■ What is expected ■
Format the records as a numbered list, starting at the first line of the records and ending at the line containing "genus: Digitaria", with both ends included and blank lines left out.

■ Source data ■
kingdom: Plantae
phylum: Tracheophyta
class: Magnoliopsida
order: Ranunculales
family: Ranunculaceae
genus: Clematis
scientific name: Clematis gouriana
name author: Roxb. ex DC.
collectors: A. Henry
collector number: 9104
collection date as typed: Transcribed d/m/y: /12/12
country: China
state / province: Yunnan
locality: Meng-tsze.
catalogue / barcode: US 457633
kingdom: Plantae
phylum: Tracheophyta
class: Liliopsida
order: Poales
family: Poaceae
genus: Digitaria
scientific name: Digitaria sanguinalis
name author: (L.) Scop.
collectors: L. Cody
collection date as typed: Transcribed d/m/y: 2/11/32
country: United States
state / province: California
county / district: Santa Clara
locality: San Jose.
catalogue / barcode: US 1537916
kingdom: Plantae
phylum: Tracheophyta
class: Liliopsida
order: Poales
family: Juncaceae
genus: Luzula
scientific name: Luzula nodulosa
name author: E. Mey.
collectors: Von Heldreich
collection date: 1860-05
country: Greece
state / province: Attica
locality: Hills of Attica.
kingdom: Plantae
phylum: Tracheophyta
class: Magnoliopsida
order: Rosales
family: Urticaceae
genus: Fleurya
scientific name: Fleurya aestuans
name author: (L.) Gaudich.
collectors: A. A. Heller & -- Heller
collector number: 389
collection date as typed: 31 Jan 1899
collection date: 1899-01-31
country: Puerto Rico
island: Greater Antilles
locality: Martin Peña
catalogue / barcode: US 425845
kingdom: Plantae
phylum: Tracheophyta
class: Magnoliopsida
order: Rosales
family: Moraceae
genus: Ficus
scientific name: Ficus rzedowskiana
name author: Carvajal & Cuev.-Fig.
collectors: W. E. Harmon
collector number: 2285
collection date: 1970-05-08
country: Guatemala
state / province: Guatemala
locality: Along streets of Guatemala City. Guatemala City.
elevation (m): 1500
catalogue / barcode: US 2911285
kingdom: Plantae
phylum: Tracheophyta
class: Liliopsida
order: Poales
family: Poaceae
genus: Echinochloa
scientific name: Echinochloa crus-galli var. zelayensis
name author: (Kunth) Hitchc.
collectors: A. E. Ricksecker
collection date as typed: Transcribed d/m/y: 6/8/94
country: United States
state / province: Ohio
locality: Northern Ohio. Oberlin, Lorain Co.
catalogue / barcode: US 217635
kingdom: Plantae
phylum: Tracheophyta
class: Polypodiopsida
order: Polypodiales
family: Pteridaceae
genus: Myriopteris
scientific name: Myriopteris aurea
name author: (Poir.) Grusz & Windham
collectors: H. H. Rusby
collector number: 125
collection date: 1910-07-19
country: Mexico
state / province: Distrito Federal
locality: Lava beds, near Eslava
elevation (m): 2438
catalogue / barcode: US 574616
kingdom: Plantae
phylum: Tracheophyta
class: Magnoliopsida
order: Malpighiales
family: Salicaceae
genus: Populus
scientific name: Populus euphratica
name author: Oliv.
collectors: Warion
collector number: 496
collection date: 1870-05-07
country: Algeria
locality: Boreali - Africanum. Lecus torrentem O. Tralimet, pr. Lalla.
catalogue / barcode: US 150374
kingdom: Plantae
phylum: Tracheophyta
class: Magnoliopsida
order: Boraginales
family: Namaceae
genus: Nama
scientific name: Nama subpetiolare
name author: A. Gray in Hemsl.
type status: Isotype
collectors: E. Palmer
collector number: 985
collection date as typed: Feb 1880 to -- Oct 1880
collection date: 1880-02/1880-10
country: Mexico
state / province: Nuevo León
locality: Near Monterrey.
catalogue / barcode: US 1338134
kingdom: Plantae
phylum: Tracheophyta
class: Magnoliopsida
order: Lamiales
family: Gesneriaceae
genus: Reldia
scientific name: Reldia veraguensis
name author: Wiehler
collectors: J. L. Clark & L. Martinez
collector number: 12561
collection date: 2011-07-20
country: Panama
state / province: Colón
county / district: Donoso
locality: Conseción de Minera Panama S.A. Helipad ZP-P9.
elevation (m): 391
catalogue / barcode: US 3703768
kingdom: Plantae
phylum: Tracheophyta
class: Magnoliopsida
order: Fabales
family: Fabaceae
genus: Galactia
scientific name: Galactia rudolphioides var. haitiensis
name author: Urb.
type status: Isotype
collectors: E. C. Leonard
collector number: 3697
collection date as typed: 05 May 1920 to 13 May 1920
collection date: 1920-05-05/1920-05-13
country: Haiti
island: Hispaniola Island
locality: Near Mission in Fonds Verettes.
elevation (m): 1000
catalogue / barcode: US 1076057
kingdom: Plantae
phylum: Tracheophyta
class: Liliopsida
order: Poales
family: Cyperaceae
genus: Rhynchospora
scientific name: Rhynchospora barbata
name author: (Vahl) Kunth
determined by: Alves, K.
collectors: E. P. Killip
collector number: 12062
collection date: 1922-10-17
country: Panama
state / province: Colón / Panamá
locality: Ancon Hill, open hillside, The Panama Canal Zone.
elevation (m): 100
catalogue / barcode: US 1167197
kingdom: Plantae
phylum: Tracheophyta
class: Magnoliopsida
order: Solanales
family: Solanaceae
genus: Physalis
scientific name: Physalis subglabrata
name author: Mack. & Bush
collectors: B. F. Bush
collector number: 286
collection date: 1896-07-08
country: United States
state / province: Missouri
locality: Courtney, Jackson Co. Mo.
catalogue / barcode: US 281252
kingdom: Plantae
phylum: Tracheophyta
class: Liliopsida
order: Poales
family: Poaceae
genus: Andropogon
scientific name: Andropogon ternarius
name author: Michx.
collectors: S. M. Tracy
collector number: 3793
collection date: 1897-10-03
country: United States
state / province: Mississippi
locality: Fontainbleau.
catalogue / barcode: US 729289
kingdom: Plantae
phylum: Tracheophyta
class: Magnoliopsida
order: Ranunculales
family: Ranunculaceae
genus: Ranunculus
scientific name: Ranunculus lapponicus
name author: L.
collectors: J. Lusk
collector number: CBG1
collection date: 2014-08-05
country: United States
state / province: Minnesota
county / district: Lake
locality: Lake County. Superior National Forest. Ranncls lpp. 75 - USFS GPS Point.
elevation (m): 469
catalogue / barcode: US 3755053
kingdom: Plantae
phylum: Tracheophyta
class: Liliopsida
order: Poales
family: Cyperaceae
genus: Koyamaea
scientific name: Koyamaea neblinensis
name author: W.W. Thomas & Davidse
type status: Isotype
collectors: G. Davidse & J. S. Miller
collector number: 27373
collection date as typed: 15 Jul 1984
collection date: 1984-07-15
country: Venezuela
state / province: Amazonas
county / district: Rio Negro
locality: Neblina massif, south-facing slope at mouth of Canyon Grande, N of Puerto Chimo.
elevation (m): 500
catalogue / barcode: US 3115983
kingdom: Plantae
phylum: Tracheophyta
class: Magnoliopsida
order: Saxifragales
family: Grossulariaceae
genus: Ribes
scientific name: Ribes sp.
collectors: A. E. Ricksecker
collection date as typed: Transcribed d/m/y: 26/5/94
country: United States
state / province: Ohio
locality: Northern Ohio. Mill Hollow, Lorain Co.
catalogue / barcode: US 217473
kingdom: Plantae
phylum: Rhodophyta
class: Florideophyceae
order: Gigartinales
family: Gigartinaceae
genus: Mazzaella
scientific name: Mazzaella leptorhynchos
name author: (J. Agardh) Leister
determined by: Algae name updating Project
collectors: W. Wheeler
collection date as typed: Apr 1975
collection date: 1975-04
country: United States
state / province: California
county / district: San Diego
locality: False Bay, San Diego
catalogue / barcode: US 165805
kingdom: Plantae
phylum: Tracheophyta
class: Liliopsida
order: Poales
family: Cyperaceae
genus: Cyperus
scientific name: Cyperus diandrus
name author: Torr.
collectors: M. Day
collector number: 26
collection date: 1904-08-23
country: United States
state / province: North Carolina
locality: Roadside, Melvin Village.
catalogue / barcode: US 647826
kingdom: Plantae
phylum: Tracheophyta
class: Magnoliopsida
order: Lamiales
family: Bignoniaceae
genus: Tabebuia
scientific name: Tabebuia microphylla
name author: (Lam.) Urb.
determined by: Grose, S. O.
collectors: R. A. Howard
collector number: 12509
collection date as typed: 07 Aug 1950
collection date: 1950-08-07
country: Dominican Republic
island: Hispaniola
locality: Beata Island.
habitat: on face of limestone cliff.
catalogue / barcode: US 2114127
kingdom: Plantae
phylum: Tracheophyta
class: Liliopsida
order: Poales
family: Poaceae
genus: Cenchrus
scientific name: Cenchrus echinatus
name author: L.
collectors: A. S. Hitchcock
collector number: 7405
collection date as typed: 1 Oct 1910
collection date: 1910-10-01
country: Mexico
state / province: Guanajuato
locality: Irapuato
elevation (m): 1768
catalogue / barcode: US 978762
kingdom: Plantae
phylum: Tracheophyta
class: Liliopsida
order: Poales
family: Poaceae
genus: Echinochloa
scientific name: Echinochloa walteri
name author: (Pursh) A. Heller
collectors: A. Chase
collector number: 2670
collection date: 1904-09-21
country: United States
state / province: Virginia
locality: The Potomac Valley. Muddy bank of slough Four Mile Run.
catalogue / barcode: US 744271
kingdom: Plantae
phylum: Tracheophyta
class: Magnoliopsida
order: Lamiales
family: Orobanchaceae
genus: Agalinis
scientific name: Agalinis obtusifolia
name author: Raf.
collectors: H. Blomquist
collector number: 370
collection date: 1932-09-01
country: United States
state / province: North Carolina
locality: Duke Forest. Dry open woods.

■ Correct answer ■
1. kingdom: Plantae
2. phylum: Tracheophyta
3. class: Magnoliopsida
4. order: Ranunculales
5. family: Ranunculaceae
6. genus: Clematis
7. scientific name: Clematis gouriana
8. name author: Roxb. ex DC.
9. collectors: A. Henry
10. collector number: 9104
11. collection date as typed: Transcribed d/m/y: /12/12
12. country: China
13. state / province: Yunnan
14. locality: Meng-tsze.
15. catalogue / barcode: US 457633
16. kingdom: Plantae
17. phylum: Tracheophyta
18. class: Liliopsida
19. order: Poales
20. family: Poaceae
21. genus: Digitaria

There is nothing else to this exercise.